*TASK:*
Print nothing but the lines below starting at the line that holds "ring tip: (423, 372)" and ending at the line that holds "pinky dip: (754, 341)", including both, each exactly as written.

Human pose keypoint data:
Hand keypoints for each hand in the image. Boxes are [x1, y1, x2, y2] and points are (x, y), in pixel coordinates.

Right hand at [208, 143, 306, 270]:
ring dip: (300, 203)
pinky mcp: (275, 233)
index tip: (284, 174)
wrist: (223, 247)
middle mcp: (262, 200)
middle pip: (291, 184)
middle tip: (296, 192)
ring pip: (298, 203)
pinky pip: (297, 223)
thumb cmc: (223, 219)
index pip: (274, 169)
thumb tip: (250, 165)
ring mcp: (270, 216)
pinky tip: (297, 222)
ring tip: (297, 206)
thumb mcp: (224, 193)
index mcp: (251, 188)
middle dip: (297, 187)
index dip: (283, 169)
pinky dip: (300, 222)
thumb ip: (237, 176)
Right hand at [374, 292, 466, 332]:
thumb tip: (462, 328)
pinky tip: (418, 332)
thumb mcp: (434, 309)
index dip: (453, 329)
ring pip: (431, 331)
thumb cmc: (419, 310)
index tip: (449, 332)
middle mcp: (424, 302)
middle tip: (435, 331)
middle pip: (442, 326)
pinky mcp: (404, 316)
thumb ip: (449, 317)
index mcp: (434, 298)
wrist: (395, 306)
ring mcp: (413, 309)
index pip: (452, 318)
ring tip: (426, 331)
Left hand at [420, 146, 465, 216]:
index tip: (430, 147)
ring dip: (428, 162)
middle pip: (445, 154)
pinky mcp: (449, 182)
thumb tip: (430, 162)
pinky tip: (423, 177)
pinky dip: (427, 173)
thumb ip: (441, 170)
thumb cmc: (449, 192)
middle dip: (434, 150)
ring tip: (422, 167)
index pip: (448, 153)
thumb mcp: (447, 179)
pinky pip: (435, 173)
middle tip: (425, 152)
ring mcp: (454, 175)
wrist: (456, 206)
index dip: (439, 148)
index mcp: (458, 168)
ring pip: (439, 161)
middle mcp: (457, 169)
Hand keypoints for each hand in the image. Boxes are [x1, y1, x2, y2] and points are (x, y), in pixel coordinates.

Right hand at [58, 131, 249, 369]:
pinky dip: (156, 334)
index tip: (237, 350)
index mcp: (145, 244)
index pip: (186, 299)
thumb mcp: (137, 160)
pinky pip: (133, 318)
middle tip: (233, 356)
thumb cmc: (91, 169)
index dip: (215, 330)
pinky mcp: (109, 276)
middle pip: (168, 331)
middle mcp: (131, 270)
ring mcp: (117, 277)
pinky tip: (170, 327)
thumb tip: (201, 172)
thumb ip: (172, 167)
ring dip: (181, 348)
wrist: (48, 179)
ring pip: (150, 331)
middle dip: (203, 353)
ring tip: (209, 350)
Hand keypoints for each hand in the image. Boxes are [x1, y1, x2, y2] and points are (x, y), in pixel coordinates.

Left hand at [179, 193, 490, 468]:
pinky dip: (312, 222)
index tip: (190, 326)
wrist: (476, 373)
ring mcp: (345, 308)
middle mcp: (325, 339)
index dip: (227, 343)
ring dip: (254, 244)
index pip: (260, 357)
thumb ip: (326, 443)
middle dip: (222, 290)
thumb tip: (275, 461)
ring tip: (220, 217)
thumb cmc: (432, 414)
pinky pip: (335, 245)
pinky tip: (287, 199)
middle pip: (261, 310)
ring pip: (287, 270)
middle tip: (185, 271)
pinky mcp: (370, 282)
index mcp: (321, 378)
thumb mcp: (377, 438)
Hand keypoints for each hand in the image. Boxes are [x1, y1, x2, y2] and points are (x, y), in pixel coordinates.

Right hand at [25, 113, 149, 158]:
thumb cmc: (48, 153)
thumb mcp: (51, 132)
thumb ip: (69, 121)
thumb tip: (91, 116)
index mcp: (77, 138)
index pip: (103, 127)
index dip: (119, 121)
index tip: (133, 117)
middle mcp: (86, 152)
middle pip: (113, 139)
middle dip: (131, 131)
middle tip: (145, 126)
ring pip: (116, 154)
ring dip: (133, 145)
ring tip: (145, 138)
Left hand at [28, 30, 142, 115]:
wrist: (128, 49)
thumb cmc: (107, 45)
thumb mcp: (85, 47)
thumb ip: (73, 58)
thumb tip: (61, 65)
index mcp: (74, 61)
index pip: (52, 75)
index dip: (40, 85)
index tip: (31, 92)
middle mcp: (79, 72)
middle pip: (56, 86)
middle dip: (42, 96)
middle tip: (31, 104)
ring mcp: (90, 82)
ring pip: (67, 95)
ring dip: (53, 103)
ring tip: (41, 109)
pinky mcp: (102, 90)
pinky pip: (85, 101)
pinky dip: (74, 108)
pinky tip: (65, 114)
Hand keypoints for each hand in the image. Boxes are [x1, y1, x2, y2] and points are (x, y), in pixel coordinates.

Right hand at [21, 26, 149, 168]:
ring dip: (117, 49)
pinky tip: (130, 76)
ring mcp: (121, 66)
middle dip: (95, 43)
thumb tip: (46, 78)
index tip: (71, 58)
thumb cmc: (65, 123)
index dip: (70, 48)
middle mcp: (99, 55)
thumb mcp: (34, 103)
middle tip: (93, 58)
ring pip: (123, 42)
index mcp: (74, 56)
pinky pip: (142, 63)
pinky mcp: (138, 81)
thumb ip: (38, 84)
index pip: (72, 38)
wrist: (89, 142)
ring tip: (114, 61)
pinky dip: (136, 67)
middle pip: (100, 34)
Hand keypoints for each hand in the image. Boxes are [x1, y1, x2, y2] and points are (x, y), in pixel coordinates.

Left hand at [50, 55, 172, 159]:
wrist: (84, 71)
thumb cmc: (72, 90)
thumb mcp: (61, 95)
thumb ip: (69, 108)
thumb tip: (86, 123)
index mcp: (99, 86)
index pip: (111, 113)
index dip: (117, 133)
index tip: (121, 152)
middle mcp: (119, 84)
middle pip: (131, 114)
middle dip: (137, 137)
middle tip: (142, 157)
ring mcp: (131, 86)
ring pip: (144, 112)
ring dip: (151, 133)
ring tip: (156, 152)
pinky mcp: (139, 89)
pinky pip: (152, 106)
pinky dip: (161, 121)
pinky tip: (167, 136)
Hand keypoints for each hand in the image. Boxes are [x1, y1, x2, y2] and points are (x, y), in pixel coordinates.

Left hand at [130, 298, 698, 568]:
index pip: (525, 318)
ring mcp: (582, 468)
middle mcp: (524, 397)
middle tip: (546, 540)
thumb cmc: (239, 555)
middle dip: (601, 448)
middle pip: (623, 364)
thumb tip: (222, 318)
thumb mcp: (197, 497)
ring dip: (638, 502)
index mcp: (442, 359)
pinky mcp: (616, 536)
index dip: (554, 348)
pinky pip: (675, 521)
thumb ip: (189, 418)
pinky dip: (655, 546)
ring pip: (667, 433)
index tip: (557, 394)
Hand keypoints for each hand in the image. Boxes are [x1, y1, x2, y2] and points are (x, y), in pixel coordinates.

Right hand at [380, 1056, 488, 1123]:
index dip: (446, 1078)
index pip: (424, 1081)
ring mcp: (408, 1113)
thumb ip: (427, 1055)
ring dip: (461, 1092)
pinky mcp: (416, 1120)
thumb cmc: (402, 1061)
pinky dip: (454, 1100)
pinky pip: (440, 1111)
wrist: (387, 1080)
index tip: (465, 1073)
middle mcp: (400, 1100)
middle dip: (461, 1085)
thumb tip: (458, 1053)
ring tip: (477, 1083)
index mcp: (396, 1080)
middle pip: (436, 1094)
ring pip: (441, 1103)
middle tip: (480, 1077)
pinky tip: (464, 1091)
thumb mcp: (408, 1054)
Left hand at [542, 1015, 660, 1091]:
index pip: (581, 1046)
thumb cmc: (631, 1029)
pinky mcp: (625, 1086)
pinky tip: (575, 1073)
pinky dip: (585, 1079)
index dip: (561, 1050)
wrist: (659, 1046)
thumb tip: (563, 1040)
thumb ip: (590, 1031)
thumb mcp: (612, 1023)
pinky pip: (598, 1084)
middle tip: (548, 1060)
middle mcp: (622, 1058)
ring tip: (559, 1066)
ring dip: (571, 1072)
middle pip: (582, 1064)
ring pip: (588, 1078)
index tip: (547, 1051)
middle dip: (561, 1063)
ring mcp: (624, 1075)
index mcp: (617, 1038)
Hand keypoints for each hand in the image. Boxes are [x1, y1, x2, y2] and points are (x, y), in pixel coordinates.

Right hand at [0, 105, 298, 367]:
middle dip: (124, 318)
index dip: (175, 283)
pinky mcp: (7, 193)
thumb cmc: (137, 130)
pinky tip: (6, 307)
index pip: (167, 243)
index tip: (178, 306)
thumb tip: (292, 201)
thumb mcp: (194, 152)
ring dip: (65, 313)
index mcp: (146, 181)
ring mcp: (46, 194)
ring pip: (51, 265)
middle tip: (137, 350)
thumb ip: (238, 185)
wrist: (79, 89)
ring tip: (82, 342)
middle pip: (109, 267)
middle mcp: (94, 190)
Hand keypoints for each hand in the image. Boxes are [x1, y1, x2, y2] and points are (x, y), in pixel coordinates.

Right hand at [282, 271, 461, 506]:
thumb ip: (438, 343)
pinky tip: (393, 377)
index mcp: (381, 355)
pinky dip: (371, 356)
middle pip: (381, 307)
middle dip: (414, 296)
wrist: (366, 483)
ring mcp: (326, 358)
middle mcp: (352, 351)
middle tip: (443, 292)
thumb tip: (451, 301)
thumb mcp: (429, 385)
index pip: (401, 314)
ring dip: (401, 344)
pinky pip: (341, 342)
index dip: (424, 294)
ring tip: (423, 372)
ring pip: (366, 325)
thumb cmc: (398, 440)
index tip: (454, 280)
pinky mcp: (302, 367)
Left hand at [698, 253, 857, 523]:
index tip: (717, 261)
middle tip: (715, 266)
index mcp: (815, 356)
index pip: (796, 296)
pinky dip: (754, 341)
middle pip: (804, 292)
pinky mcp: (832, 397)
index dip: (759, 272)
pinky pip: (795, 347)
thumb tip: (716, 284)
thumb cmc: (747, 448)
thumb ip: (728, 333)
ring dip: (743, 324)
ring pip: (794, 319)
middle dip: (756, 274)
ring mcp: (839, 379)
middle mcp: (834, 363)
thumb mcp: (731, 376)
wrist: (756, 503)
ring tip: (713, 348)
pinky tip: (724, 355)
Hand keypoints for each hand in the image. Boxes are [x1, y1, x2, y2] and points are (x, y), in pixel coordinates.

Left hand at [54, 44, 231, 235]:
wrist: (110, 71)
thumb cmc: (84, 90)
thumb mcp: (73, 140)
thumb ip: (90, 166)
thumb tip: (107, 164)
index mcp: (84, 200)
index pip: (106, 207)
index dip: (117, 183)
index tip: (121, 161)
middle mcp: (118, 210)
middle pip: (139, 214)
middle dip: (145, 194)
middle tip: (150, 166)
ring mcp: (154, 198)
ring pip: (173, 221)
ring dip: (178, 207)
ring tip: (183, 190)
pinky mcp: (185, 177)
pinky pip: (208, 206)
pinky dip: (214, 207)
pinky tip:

*EXERCISE OUTPUT:*
ring tip: (423, 372)
ring pip: (366, 325)
thumb cmc: (398, 440)
index tip: (454, 280)
pinky mcp: (302, 367)
Left hand at [698, 253, 857, 523]:
index tip: (717, 261)
middle tip: (715, 266)
index mcp: (815, 356)
index pip: (796, 296)
pinky dip: (754, 341)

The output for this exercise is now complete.